4 From mid-1998 to at least 2000, the first appellant made frequent use of the respondent’s L/C facilities subject to the terms of the Agreement. However, the first appellant defaulted in reimbursing the respondent the amounts of the L/C facilities used by it, as a result of which the respondent commenced an action on 1 April 2005, alleging that the first appellant was merely a shield for the second and third appellants’ fraudulent activities and seeking to lift the corporate veil of the first appellant, consequently claiming from the appellants the sums of US$361,459.66 as principal and US$239,441 as interest.
5 The appellants did not deny the existence of the Agreement but pleaded that it was terminated in October 2000 and all outstanding sums had been paid back to the respondent. Subsequently, the appellants changed solicitors, following which their defence was amended on 7 November 2005 to plead that the transactions under the respondent’s L/C facilities were moneylending transactions, and that as the respondent was an unlicensed moneylender, these transactions were unenforceable under the MLA. It was in relation to this defence and pursuant to the appellants’ subsequent application that Kan J was asked to determine the preliminary issues. In relation to these issues, he held, respectively, that first, there was no loan of money by the respondent to the first appellant; instead, the respondent had in fact lent or rented his L/C facilities to the first appellant, and the MLA was thereby inapplicable: see Pankaj ([1] supra) at [23]. Secondly, if the transactions were in law moneylending arrangements, Kan J held that the respondent was an unlicensed moneylender within the terms of the MLA, and the appellants would therefore have a complete defence to the respondent’s claims: Pankaj at [38] and [39].

→ **Extracted data entries**
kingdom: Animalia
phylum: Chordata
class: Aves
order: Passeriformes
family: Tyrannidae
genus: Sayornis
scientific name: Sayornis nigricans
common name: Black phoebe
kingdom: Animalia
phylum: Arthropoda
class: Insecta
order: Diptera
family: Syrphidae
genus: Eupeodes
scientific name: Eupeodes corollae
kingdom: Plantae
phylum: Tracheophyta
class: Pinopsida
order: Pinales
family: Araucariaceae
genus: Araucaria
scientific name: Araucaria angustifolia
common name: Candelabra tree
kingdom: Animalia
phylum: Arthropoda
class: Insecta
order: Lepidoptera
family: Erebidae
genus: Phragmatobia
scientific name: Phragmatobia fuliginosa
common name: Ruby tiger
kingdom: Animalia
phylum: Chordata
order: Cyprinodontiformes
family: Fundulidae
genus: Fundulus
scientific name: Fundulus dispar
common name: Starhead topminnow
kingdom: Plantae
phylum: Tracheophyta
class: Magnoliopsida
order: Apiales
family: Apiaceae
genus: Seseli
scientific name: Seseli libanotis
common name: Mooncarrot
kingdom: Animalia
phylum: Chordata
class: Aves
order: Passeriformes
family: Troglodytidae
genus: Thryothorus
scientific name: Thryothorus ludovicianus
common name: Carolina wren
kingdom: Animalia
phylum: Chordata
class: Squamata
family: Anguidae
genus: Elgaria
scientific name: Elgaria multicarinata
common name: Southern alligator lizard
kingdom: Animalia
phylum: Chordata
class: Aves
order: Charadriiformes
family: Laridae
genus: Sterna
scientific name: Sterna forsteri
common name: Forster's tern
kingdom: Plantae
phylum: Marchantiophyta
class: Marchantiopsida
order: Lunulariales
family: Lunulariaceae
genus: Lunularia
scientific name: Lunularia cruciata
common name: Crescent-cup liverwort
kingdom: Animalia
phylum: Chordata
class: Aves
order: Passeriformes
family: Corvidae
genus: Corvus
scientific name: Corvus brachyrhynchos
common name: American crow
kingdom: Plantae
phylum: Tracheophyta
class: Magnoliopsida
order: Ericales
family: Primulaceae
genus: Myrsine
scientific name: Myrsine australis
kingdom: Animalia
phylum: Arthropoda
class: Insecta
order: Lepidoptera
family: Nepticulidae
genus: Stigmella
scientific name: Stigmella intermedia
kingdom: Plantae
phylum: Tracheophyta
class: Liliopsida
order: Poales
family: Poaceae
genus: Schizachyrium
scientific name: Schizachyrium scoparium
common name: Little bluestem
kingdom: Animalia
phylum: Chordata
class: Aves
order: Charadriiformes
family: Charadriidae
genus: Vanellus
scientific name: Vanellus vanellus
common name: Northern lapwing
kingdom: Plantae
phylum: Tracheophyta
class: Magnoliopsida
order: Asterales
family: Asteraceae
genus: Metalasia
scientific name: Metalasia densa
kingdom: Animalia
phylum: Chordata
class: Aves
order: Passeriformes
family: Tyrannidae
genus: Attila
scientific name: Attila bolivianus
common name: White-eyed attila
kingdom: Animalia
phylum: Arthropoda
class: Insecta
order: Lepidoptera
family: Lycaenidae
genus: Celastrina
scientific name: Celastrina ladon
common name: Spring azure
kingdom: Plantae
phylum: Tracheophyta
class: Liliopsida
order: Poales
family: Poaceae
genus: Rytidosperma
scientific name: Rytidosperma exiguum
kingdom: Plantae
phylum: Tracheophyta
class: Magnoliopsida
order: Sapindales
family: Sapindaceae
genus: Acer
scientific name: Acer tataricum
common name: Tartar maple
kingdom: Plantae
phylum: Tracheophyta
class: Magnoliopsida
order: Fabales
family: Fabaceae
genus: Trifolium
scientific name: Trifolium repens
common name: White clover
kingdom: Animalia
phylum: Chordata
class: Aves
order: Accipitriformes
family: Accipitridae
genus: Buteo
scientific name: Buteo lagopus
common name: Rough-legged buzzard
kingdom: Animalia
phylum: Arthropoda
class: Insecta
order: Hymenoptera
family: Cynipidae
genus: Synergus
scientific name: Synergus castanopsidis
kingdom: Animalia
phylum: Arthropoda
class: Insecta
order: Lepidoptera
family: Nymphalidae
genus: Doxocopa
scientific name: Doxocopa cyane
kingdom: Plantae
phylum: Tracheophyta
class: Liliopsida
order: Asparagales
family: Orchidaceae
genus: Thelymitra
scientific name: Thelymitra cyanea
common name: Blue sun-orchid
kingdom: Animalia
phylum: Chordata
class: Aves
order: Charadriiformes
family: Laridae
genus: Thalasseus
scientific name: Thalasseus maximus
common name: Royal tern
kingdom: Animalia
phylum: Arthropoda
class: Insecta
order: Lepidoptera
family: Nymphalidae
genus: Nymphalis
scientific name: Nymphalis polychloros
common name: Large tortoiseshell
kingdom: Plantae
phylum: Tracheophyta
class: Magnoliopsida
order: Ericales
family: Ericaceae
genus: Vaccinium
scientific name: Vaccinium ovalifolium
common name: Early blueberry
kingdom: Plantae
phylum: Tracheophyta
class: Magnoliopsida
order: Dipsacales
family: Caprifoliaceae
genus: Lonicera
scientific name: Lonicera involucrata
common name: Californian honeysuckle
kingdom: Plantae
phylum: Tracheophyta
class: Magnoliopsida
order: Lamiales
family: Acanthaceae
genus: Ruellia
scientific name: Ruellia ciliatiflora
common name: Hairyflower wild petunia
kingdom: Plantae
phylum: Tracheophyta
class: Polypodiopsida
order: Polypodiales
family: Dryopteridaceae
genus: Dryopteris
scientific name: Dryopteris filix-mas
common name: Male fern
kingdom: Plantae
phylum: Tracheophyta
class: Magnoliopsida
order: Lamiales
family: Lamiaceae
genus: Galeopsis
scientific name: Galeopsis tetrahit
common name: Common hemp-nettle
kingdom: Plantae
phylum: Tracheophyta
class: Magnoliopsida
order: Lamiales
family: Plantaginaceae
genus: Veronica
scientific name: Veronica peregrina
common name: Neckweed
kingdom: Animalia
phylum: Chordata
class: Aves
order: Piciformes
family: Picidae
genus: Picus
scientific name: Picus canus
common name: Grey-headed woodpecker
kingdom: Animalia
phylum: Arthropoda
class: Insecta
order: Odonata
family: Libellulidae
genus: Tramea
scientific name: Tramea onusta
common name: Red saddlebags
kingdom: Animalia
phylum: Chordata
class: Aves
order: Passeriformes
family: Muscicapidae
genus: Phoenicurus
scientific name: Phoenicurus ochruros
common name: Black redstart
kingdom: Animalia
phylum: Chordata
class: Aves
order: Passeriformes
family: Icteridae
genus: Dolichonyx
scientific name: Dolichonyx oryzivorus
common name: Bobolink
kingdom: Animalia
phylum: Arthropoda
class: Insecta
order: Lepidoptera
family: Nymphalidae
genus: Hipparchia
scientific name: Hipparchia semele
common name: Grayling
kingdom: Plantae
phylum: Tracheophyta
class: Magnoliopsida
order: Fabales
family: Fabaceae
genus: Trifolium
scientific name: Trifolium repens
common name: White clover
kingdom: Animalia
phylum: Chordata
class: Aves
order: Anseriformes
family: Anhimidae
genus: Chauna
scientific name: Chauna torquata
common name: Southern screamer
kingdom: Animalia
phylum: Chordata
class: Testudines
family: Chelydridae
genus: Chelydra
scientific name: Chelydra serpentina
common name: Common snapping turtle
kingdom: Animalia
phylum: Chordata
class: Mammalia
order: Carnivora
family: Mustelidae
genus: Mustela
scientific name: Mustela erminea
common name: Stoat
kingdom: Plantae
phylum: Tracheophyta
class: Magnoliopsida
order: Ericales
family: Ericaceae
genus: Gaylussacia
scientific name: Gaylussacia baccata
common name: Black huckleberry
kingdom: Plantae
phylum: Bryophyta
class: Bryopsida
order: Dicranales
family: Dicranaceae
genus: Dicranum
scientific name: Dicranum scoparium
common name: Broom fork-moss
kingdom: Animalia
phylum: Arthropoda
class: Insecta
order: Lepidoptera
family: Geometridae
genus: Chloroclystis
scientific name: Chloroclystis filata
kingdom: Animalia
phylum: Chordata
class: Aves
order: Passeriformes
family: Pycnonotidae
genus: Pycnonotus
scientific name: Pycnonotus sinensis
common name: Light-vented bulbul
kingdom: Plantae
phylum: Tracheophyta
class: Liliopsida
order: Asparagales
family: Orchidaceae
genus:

→ **Problems to work on**
[A] Please extract the passage of the court judgment that begins at the words "4 From mid-1998" and stops after the words "US$239,441 as interest.".
[B] In the court judgment, on what date was the appellants' defence amended?

→ **Responses to the exercise**
[A]
4 From mid-1998 to at least 2000, the first appellant made frequent use of the respondent’s L/C facilities subject to the terms of the Agreement. However, the first appellant defaulted in reimbursing the respondent the amounts of the L/C facilities used by it, as a result of which the respondent commenced an action on 1 April 2005, alleging that the first appellant was merely a shield for the second and third appellants’ fraudulent activities and seeking to lift the corporate veil of the first appellant, consequently claiming from the appellants the sums of US$361,459.66 as principal and US$239,441 as interest.

[B] 7 November 2005